Anita Desai
Anita Desai (b. 1937) was born to a German mother and an Indian father. She spent much of her initial life in New Delhi and completed her initial education there.
Anita Desai’s works usually deal with the personal angst of women. Many of her characters are disturbed or neurotic, trying to grapple with the constraints and expectations forced on them by family and society, or failing in that effort. She has also written popular children’s books.

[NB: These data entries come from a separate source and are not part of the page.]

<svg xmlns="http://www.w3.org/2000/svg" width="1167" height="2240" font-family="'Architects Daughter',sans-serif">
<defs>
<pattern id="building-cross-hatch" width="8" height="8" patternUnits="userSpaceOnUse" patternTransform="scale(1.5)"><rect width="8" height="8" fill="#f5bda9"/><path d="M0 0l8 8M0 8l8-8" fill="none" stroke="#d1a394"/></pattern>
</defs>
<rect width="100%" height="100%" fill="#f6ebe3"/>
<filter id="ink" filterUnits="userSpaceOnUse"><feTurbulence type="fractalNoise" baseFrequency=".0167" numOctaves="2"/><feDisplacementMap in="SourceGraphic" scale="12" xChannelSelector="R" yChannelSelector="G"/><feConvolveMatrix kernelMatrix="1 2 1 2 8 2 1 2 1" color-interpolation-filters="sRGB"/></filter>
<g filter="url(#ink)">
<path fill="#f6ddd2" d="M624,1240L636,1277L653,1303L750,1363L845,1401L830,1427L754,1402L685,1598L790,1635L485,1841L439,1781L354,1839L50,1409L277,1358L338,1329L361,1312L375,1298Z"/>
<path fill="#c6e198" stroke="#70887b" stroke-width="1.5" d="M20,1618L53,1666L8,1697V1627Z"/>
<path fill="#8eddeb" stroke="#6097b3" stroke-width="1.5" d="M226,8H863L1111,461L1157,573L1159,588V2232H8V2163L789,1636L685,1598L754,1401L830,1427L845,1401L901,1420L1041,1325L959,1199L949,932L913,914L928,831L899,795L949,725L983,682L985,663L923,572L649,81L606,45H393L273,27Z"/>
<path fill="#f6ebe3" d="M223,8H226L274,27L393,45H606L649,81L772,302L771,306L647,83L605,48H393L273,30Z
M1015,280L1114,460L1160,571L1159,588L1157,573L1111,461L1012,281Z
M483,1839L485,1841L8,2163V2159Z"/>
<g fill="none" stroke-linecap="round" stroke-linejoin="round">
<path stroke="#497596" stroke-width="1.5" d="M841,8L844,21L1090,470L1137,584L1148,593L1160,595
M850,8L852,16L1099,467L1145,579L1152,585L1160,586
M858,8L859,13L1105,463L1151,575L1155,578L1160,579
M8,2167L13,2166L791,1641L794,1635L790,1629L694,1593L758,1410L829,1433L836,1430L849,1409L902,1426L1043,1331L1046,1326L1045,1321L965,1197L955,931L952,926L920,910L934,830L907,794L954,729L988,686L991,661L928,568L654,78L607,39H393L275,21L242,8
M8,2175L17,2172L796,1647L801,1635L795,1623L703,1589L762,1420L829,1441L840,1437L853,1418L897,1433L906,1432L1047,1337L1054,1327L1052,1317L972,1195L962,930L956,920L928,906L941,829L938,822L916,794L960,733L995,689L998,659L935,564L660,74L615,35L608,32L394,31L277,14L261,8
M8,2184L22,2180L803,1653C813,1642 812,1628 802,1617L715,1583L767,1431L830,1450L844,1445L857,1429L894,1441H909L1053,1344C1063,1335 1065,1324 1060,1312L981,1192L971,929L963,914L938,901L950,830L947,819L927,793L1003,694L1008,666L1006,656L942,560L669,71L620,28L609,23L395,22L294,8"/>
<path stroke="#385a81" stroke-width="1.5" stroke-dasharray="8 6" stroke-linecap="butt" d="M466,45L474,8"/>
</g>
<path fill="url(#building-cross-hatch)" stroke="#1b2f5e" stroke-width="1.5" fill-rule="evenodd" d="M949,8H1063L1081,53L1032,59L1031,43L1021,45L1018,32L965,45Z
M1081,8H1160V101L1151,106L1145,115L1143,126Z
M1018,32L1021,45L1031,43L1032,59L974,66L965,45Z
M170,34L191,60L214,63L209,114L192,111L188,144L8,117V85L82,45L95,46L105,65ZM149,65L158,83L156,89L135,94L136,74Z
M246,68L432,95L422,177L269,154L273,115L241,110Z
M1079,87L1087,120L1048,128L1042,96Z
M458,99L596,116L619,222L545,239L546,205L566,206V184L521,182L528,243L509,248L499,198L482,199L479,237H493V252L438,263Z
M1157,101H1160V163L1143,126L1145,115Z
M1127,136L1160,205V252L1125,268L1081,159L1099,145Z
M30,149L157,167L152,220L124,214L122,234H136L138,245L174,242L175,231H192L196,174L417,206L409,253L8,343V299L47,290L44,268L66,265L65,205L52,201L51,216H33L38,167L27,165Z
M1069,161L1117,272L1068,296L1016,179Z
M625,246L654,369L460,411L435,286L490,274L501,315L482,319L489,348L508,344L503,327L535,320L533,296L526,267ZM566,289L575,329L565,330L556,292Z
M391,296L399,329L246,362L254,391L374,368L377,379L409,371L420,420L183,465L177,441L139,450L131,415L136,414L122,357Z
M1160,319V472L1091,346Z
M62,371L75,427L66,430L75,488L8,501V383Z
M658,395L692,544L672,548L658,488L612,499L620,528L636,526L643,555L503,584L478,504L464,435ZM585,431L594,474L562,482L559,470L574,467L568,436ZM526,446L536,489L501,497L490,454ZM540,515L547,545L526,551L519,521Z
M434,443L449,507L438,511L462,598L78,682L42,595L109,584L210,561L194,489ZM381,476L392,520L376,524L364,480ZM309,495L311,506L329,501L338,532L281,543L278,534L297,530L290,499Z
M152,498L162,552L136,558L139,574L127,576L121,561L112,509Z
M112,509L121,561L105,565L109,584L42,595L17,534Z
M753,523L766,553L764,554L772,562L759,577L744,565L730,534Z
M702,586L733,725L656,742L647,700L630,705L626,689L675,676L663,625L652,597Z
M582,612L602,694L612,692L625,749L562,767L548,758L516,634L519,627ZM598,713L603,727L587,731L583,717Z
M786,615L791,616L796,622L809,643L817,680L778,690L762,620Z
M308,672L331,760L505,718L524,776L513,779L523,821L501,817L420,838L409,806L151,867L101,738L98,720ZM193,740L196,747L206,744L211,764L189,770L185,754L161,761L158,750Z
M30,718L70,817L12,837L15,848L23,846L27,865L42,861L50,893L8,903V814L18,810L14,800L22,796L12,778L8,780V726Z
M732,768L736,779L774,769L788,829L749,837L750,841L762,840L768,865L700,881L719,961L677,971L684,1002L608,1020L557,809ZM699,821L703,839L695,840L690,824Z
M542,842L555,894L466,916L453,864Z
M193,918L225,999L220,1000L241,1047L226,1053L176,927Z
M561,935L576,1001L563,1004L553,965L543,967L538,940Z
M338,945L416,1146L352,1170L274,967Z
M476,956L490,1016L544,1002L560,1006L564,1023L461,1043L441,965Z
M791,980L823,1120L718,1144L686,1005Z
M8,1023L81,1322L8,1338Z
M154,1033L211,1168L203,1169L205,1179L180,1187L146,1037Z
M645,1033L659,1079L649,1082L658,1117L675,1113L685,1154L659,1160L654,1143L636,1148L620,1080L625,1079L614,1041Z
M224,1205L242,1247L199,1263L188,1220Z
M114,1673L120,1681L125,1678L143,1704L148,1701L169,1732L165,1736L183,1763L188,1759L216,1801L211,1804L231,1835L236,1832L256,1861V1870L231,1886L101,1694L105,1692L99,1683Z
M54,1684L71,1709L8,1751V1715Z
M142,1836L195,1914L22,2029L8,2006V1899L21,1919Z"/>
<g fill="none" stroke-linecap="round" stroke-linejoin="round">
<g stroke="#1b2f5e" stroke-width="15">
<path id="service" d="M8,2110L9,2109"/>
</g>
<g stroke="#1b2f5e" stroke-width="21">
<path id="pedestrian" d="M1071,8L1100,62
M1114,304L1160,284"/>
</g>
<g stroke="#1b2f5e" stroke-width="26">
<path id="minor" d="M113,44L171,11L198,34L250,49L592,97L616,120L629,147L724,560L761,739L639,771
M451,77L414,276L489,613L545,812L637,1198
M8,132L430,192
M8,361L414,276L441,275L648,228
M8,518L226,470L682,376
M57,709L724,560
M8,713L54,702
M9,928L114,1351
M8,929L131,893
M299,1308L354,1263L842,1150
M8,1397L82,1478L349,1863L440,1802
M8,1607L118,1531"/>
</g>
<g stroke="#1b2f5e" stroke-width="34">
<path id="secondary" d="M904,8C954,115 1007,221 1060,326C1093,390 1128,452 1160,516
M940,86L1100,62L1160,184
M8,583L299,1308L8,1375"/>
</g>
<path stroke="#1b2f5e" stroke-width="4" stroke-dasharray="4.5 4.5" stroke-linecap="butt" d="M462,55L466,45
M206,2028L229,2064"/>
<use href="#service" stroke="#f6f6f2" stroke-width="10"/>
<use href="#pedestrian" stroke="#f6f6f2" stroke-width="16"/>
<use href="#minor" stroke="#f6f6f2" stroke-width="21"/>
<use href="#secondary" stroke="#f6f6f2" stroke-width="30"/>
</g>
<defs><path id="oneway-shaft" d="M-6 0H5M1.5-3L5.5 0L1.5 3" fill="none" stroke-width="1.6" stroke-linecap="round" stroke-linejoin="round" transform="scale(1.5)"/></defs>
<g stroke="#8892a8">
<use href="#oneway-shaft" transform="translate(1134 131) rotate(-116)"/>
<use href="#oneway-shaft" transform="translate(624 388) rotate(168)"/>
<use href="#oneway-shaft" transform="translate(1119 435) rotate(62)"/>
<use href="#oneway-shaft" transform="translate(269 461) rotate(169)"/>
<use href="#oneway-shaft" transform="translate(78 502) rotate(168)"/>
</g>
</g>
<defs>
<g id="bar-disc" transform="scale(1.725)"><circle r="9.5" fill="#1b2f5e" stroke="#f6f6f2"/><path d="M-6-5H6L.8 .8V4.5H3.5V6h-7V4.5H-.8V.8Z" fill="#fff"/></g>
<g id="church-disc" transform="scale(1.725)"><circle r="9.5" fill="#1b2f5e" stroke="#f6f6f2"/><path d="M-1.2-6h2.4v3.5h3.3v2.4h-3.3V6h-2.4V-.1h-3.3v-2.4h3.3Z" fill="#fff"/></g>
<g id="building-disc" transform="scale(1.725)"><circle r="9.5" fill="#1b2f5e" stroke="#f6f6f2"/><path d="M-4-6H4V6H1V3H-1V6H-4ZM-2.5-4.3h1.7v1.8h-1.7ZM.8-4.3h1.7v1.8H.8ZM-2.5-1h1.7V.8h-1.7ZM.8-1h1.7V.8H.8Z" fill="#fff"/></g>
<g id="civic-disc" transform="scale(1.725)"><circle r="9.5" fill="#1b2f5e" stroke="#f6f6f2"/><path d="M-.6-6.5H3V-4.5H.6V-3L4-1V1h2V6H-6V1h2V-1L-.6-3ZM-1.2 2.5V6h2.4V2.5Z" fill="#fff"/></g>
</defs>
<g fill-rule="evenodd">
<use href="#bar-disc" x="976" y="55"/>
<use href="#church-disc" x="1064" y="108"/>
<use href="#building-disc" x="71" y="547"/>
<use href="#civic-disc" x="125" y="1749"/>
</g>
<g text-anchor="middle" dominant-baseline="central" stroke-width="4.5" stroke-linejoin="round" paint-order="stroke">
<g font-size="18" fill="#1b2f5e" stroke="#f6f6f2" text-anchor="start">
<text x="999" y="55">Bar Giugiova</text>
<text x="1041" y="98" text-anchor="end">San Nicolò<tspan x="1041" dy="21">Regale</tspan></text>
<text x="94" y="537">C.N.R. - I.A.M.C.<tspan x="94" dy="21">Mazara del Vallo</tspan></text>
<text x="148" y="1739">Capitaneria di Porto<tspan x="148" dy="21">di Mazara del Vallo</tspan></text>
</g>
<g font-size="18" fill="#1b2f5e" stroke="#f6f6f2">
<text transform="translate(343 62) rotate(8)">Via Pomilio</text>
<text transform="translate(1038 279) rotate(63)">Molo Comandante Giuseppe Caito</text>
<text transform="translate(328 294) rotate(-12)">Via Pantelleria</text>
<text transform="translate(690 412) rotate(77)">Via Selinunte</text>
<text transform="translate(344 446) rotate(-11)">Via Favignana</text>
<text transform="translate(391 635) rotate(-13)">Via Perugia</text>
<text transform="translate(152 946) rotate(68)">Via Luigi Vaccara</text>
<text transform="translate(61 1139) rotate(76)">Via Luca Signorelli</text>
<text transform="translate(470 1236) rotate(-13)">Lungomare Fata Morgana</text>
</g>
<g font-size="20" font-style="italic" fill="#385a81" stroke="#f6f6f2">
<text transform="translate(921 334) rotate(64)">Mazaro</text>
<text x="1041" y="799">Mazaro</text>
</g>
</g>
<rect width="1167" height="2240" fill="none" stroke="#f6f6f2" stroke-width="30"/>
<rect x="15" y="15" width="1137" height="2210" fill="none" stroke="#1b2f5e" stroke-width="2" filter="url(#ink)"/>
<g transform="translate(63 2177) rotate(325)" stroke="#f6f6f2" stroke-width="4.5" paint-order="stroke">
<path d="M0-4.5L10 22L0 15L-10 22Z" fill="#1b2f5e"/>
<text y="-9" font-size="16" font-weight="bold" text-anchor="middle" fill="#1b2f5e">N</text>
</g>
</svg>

She teaches at MIT (USA). She was awarded the Sahitya Akademi Award and the Guardian Prize for Children’s Fiction, among several other awards.
Works
- Voices in the City
- Bye-Bye, Blackbird
- Fire on the Mountain
- Games at Twilight
- Where Shall We Go This Summer?
- The Peacock Garden
- Clear Light of Day
- The Village by the Sea
- Cry, the Peacock
- In Custody
- Baumgartner’s Bombay
- Journey to Ithaca
- Fasting, Feasting
- Diamond Dust: Stories
- The Zigzag Way
Voices in the City
Based almost exclusively on the life of the middle class intellectuals of Calcutta, Voices in the City is the story of a Bohemian brother and his two sisters caught in the cross-currents of changing social values. In many ways the story reflects a vivid picture of India’s social transition—a phase in which the older elements are not altogether dead and the emergent ones not fully evolved.
The novel describes the corrosive effects of city life upon an Indian family. Brought up in luxury by an over-indulgent mother, Nirode settles down in Calcutta and becomes absorbed into its bohemian life, while his elder sister Monisha lives out a servile existence within the rigid confines of a traditional Hindu family. Their younger sister arrives from the country and becomes involved with an artist; but the outcome of this and the dreadful decision Monisha eventually takes, make this novel a doubly haunting and a consummate work of art.
Where Shall We Go This Summer?
Where Shall We Go This Summer? is a powerful novel that presents the predicament of a lonely married woman who aspires to triumph over the chaos and suffering of her rather unusual existence. The author explores the inner lives of her many characters and looks daringly beneath the superficial sophistication and self-deceptions, making in the process the discovery that the much talked about ideals of the politicians ultimately lead to hypocrisy and a dishonest life.